Battle for labour market’s future offers shades of past

One restaurant’s struggle against the labour establishment could herald a change to the Danish labour model

The year was 1984. Kim Larsen had just released 'Midt om Natten', Niels Kay Jerne was awarded a Nobel prize and Preben Elkjær blasted a penalty over the bar against Spain in the European Championship semi-final. And then there was Per Brandt.

A bus driver, Brandt singlehandedly brought public transport in Zealand to a complete standstill by refusing to join the SiD labour union (now 3F). The union subsequently organised a massive blockade that prevented a million people getting to work. And when Brandt still refused to buckle, the union turned up the pressure and finally got him sacked.

Nearly 30 years later and Denmark has a new Per Brandt. His name is Amin Skov. But this time the unions are on the back foot.

Skov, the owner of Restaurant Vejlegården, has faced union pressure that one politician called “Mafia tactics”, including no rubbish removal, threats against the local newspaper for publishing his advertisements, and picketing in front of his eatery.

The reason for the dispute is that Skov signed a collective bargaining agreement with the independent trade union Krifa, instead of 3F.

3F is within its rights to organise strikes and blockades, and in this case it says its actions are meant to protect the ideals of a labour model that traces its roots back to 1899, when widespread strikes ended with a truce between workers and employers and an understanding that each had rights and obligations in labour issues. They also agreed that stable labour relations was a key to economic progress.  

But even though both parties still agree to those basic principles, it was almost three decades ago that Brandt stood up to the union, and 3F may have the spirit of the age against it in the Vejlegården conflict.

Membership of 3F and unions in general is falling as the number of blue collar jobs declines. That has left the public's image of the unions in the balance as people increasingly become averse to the idea of being coerced into becoming a member of a union.

“A story about a person is much easier to tell than one about the labour movement,” Henning Tjørnehøj, from the union advisory board Fagbevægelsens Forskningsråd, told Information newspaper. “Amin Skov has already won the media battle, and it’s difficult for the unions to win public support when the media constantly portrays the issue as a drama that pits the little guy versus the big bad union.”

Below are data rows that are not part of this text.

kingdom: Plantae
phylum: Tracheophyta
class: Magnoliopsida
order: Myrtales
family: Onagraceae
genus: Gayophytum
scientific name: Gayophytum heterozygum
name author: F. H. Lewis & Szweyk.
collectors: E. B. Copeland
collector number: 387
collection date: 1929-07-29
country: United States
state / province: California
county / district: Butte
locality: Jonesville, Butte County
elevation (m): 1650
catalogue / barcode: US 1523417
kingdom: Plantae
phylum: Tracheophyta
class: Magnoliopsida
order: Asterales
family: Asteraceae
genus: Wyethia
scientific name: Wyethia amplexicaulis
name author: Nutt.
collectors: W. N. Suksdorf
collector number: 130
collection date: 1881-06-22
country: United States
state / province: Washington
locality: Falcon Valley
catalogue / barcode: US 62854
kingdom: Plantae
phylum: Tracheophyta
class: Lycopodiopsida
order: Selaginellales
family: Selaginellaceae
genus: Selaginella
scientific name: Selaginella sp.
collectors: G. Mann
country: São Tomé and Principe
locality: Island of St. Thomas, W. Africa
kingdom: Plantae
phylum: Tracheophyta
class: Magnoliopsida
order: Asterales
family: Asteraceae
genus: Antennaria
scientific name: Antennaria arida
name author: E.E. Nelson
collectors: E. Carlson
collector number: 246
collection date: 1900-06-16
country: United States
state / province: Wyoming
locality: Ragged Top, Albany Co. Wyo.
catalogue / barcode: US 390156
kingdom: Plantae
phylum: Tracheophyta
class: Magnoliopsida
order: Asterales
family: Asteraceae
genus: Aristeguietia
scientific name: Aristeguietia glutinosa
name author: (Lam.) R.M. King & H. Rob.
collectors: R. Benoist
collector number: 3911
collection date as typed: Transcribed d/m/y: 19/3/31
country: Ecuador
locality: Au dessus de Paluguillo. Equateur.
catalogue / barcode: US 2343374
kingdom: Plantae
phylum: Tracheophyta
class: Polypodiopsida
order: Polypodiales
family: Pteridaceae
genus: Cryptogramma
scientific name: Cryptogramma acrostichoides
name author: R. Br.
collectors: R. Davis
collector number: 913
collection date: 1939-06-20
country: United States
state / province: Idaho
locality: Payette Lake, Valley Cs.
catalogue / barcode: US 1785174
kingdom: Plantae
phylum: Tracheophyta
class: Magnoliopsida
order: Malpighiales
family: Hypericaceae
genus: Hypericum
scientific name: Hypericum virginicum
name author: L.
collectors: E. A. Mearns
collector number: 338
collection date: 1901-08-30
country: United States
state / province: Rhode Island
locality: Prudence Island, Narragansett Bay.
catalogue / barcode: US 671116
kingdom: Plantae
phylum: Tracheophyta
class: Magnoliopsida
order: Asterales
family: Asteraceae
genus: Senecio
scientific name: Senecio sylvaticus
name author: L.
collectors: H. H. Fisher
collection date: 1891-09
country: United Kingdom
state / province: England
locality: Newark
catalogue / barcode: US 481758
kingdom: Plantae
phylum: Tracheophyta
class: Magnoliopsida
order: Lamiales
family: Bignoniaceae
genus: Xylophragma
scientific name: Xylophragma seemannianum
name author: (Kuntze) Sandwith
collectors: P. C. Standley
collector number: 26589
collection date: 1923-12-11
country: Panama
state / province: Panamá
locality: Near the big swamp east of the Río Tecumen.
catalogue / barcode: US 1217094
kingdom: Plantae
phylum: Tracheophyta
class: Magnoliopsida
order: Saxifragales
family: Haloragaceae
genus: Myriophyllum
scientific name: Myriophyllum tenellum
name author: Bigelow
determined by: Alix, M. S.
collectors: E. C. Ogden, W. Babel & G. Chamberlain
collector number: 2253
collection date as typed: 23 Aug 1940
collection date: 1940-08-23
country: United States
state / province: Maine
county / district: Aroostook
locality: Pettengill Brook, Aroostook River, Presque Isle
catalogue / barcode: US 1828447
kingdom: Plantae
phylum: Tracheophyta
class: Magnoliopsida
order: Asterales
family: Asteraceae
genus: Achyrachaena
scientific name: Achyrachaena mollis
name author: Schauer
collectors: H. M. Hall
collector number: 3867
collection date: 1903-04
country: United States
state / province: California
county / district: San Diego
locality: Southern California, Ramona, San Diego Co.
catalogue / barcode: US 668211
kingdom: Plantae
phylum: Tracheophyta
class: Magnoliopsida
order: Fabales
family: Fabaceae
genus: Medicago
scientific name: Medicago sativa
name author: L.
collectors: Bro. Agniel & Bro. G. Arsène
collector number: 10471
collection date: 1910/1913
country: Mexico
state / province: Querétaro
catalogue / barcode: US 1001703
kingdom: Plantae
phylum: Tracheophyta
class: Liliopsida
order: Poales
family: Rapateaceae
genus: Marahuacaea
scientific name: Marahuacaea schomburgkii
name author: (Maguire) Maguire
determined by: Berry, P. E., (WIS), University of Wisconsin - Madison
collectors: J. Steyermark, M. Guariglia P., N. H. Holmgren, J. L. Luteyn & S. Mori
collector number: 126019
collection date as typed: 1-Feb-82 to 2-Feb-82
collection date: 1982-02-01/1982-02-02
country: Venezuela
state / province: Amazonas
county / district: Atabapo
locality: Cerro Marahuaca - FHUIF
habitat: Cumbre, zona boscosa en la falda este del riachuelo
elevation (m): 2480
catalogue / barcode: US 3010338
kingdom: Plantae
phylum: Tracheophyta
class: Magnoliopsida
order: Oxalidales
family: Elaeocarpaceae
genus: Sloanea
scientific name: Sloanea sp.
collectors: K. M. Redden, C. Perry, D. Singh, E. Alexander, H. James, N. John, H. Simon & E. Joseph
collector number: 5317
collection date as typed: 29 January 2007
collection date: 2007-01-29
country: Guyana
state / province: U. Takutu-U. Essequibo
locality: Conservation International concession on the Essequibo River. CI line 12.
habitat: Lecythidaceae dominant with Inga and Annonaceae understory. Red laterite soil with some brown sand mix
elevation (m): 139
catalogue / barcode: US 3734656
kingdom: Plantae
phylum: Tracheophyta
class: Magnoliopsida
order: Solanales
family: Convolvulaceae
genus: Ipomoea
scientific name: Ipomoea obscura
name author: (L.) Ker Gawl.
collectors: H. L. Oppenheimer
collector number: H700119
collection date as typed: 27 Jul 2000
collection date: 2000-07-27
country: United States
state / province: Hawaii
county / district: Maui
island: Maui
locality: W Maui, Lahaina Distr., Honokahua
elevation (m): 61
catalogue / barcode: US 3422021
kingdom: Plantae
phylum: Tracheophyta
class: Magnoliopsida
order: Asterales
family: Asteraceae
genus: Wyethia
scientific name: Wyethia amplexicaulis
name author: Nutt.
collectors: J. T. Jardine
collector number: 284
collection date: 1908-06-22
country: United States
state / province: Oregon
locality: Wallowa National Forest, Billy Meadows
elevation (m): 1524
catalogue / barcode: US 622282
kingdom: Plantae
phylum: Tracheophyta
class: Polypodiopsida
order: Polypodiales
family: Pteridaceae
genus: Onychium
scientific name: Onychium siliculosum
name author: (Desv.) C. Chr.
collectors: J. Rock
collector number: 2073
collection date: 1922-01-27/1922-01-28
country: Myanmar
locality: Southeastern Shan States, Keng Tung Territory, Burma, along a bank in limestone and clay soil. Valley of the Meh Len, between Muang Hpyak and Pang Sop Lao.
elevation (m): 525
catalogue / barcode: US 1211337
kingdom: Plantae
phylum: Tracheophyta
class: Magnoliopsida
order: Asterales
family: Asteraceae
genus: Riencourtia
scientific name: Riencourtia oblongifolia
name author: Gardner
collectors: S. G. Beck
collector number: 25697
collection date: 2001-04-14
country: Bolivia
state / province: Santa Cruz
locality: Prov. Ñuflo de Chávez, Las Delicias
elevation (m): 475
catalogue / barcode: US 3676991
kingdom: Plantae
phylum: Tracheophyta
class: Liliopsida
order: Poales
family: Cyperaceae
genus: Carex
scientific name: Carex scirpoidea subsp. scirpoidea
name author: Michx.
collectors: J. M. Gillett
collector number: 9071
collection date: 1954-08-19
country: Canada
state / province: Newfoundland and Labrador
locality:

And while the drama unfolding between 3F and Skov may seem to be a simple labour conflict, nothing could be further from the truth. The dispute represents the clash between the freedom of organisation and the methods that brought about a labour market model that works on the ideal of industry-wide collective bargaining agreements.

But according to political scientist Søren Hviid Pedersen the system of one-size fits all labour agreements is out-dated and doesn’t adequately embody the current labour environment in Denmark.

“The socialist union movement still clings to the worst delusion of Marxism: the idea of class struggle. Employees and employers do not have competing interests, they have a joint interest in creating prosperity and labour in the nation they live in,” Pedersen wrote in Berlingske newspaper.

But Keld Holm, a former Konservative MP, argued that while the Danish welfare model may be obsolete, it is certainly preferable to the jungle that would ensue if the labour market were to become unregulated.

“The Danish model’s founding principles are about the right to organise and demand acceptable wage and work conditions, including the right to strike to obtain such conditions,” Holm responded in Berlingske. “On the other hand, it is also the right of the employer to manage employees and distribute work, as well as using lockouts in times of strife.”

The Danish labour model may be heavily praised in other countries, but one catch-22 of the current system is that Danish jobs continue to be outsourced because businesses simply can’t afford to pay the high wages that unions have been able to secure through the years.

And on top of that, the unions may have had the public’s support in the ‘80s when blue collar jobs were still plentiful, but this time, union tactics have led to a dramatic shift. Restaurant Vejlegården’s bookings are up by 15 percent since the drama began. Meanwhile, a poll shows 60 percent of voters are in favour of outlawing blockades as a union weapon.

And with public support for labour unions flagging, critical politicians have started to go for the jugular.

“We need to modernise the Danish model,” Ulla Tørnæs (Venstre), told Jyllands-Posten newspaper. “Otherwise it will lose legitimacy and will not survive the 21st century, because Danes will no longer accept being forced into becoming a member of an organisation that they don’t wish to join.”

So even though 3F may well be within its rights to carry out its crusade against Amin Skov, with the public and politicians against it, it's not hard to imagine that this may be another instance where winning the strike winds up costing its members dearly in the end.